Ефим Григорьевич, торжествуя, так и выстреливал все эти «Хре» и «Шост», делая перед ними паузы и подчеркивая акценты взмахом большой и мощной руки («Мне бы ваши руки!» – говорила, сгорая от зависти, моя жена Лида, профессиональная пианистка…). Я бы не вспомнил здесь об этом эпизоде, если бы в нем не проявилась (в несколько утрированной форме) свойственная Ефиму Григорьевичу манера чтения. В его исполнении структура стиха обретала скульптурную выпуклость и четкость, как музыка Баха под руками Гленна Гульда. Перед слушателем разворачивалась, пульсируя, живая ткань поэзии. Концы строк как-то по-особенному высвечивались, помогая ощутить границу между стихами и оценить звучание рифмы. Крупным планом представали смены метра, перебои ритма, синтаксические смещения, ускорения и замедления поэтической речи, которых я – признаюсь всенародно – до знакомства с Ефимом Григорьевичем начисто не слышал.
У него был поистине абсолютный поэтический слух, от которого не ускользало практически ни одной детали, особенно если эта деталь – смысловая. Эткинд был убежден, что ритмический строй стиха «не только не безразличен к смыслу – он формирует этот смысл, образует его» (там же, с. 55).
Мудрено ли, что Ефим Григорьевич, похвалив мою статью о том, как заимствовали друг у друга песни русские коммунисты и германские нацисты, строго упрекнул меня за то, что немецкие версии текстов даны в искажающем ритм подстрочном переводе! Жаль, не пришло мне в голову обратиться за помощью – к нему. Вдруг да согласился бы? Как заострилась бы тогда оголтелая, бредовая суть нацистских вариантов любимой ленинской «Смело, товарищи, в ногу!» или марша советских ВВС «Мы рождены, чтобы сказку сделать былью»!

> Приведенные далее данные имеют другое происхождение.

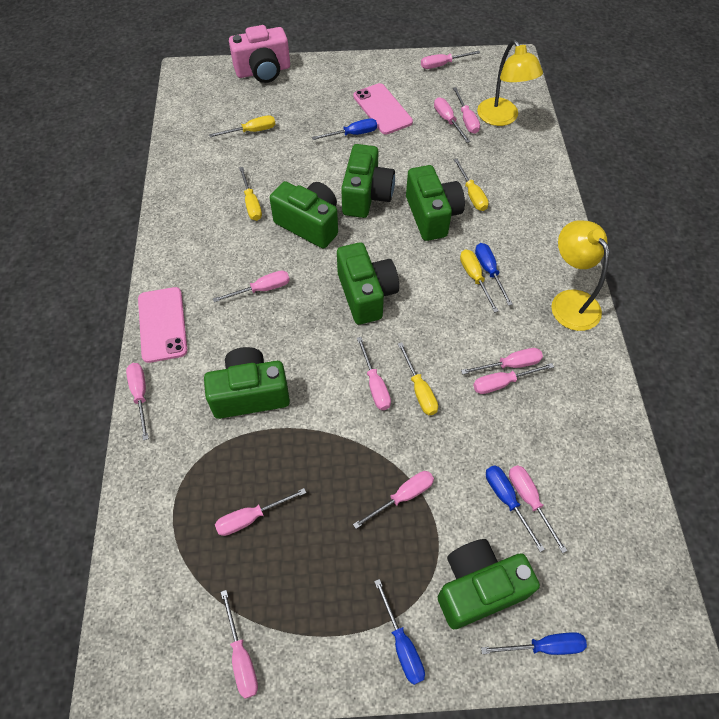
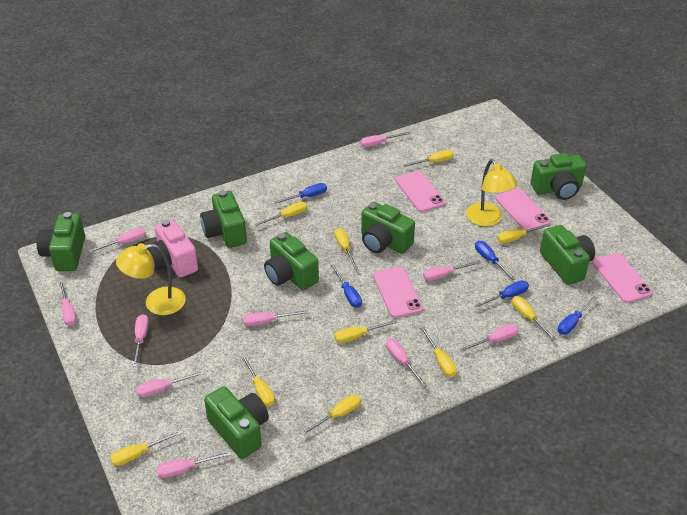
green camera: [204,347,290,419] [270,181,338,248] [337,242,399,325] [341,144,395,218] [406,165,465,241] [438,539,540,629] = 6 -> [36,212,85,271] [200,190,247,248] [204,386,269,459] [264,232,319,290] [361,202,415,254] [531,153,586,200] [540,225,595,285] = 7
pink phone: [138,287,187,363] [353,83,413,135] = 2 -> [373,267,423,318] [395,171,445,212] [495,188,551,230] [592,253,653,303] = 4
pink screwdriver: [126,363,149,441] [213,271,290,302] [215,488,306,536] [221,590,258,699] [353,471,434,529] [357,337,391,410] [421,51,480,69] [434,97,471,143] [453,87,480,134] [461,348,543,375] [473,363,554,394] [509,465,567,553] = 12 -> [59,280,76,326] [88,228,146,253] [132,314,149,367] [136,371,205,397] [157,451,232,478] [243,310,308,326] [360,132,410,147] [386,338,427,387] [423,261,481,281] [460,324,518,352] = 10
yellow screwdriver: [209,115,275,137] [239,167,262,221] [398,342,438,415] [454,159,489,211] [460,249,499,313] = 5 -> [110,430,182,466] [241,355,275,406] [255,202,307,226] [301,394,361,436] [334,320,397,343] [335,228,358,270] [403,150,454,167] [420,327,457,377] [497,224,551,244] [512,296,557,341] = 10

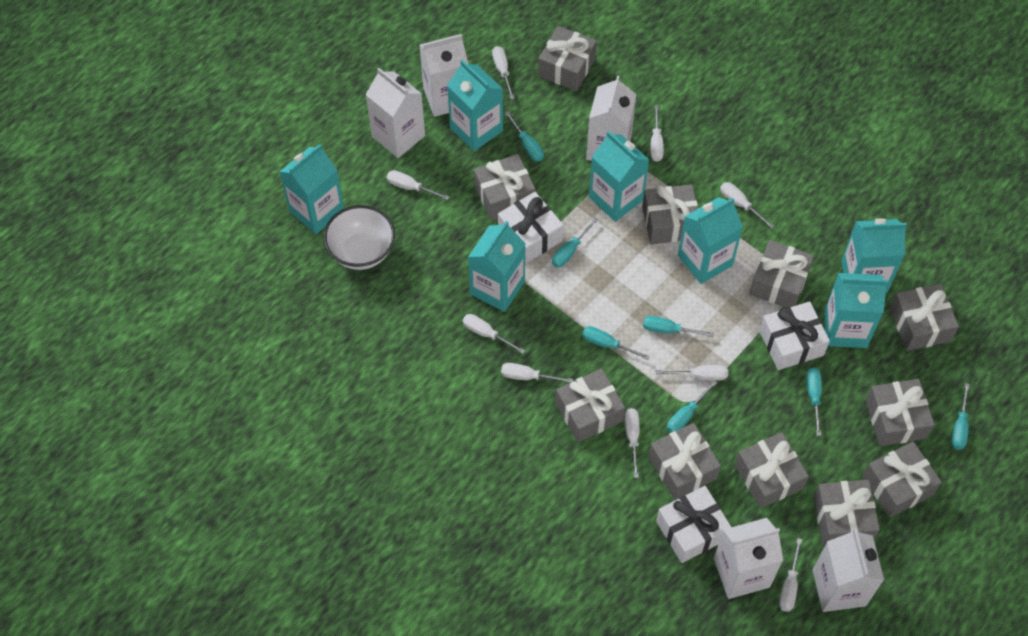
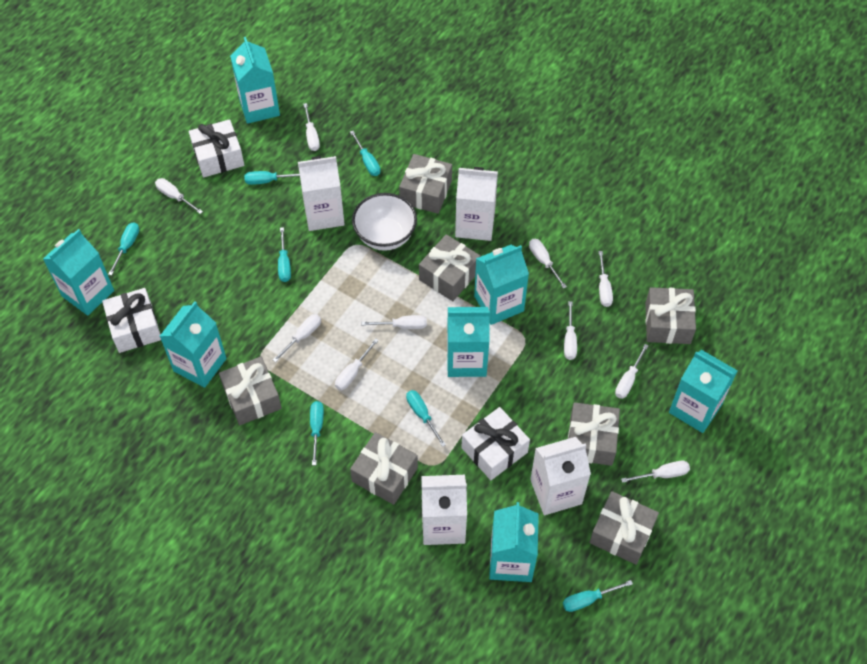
grey gift: [474,154,536,221] [538,26,597,91] [555,368,625,442] [642,184,698,244] [648,423,721,500] [735,432,809,509] [749,240,814,308] [813,480,880,546] [862,441,942,518] [865,379,935,446] [889,284,959,351] = 11 -> [219,356,282,425] [350,432,418,505] [399,154,452,214] [419,234,480,301] [568,402,620,466] [589,491,659,565] [645,287,696,344] = 7
white carton: [365,68,425,158] [420,34,468,117] [586,76,636,161] [714,518,783,599] [813,529,884,612] = 5 -> [298,156,345,231] [421,475,467,545] [455,167,498,241] [530,437,591,515] = 4
white screwdriver: [387,170,449,200] [463,314,525,354] [492,46,515,99] [501,363,573,383] [625,408,640,478] [650,105,664,162] [656,365,728,381] [720,182,774,228] [779,538,802,612] = 9 -> [155,178,203,214] [273,314,321,362] [303,103,320,151] [335,338,379,390] [361,315,427,329] [529,239,567,289] [564,301,577,360] [598,251,613,307] [615,344,649,399] [621,461,690,483] = 10

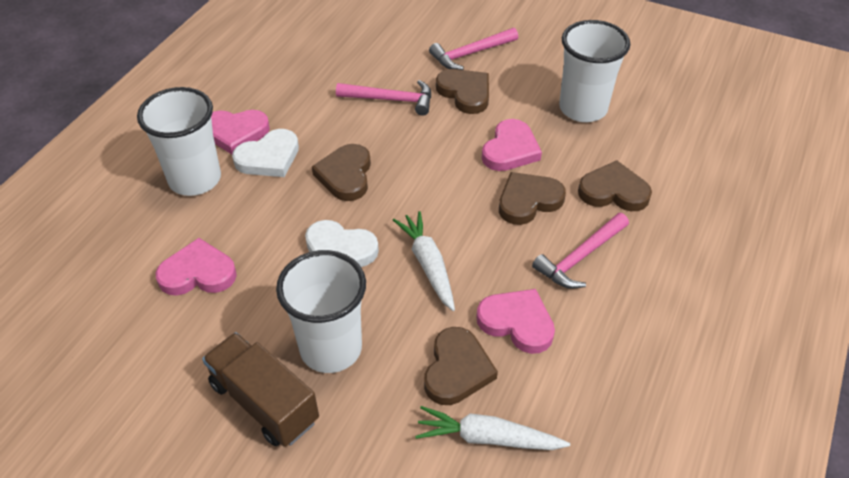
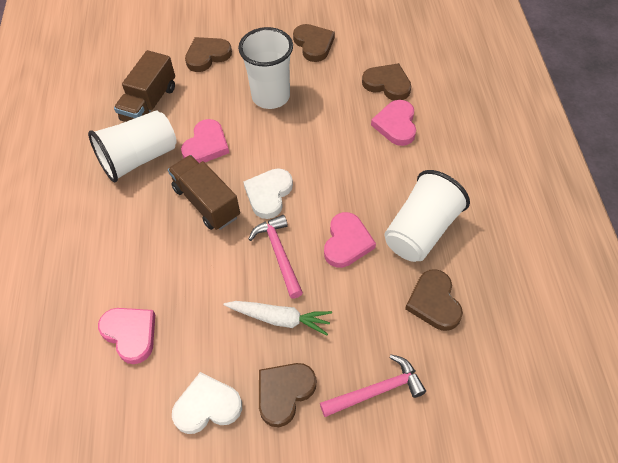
brown truck: [202,332,319,447] = 1 -> [114,50,175,122] [168,155,240,230] = 2
pink hammer: [336,80,431,116] [429,28,518,70] [532,213,629,289] = 3 -> [249,215,303,298] [320,355,426,417] = 2
white carrot: [393,211,455,311] [415,406,570,450] = 2 -> [224,301,332,335] = 1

3. «…Незапный мрак, иль что-нибудь такое…»
Интерес к природе музыки и ее отличию от словесных искусств, как видно, не иссяк у Ефима Григорьевича и через много лет после написания «Материи стиха». Помню его живую реакцию на напоминание о «вступительном слове» Моцарта, которым он предварил исполнение пьесы, написанной «намедни ночью», когда «бессонница моя меня томила». Я про-цитировал этот фрагмент из «Моцарта и Сальери» в реплике с места на вермонтском пушкинском симпозиуме.
Мысль, подсказанная мне в свое время замечательным ленинградским музыковедом Александром Наумовичем Должанским, что Пушкин проявился здесь как тончайший переводчик смысла музыки на язык поэзии, передавший условность и многозначность музыки каскадом альтернативных интерпретаций («…кого бы? Ну, хоть меня… …или… хоть с тобой… …иль что-нибудь такое»), явно порадовала Ефима Григорьевича. В «Материи стиха» он сочувственно цитирует слова Чайковского о смысле его Четвертой симфонии: «Симфония моя, разумеется, программна, но программа эта такова, что формулировать ее словами нет никакой возможности. Это возбудило бы насмешки и показалось бы комично. Но не этим ли и должна быть симфония, то есть самая лирическая из всех музыкальных форм? Не должна ли она выражать всё то, для чего нет слов, но что просится из души и что хочет быть высказано»? (Там же. С. 418–419.)
О Ефиме Григорьевиче мне следовало бы написать симфонию… В том, чем он был для меня все эти долгие годы, есть нечто такое, что никак не поддается словесному оформлению. Внешне он отдаленно напоминал мне моего отца, которого я потерял, когда мне было 22, а ему – 58. По возрасту же Ефим Григорьевич был ровесником моего брата. Одиннадцать лет – велика ли разница? Но как ни уговаривал меня Мастер перейти с ним на «ты» и как ни пытался я уступить его настояниям, при каждой следующей встрече всё начиналось сначала, с новых попыток преодолеть некий невидимый рубеж, отрешиться от робости перед человеком громадного таланта, баснословной эрудиции и невероятного обаяния…
4. «Вы будете висеть вон на том фонаре, а я – на этом…»
Ефим Григорьевич Эткинд умер 22 ноября 1999 года в больнице Потсдама под Берлином, не дожив трех месяцев до своего 82-летия.
За два года до своей кончины Ефим Григорьевич, уже давно превратившийся (после вынужденного, согласно европейским правилам, ухода на пенсию из Десятого Парижского университета) в странствующего профессора, отправился в очередной лекционный тур, на сей раз – в Барселону. Именно там он, наконец, «нашел время и место», чтобы записать свои устные рассказы, которыми долгие годы щедро делился со своими друзьями (они были опубликованы в 2001 году петербургским издательством «Академический проект»).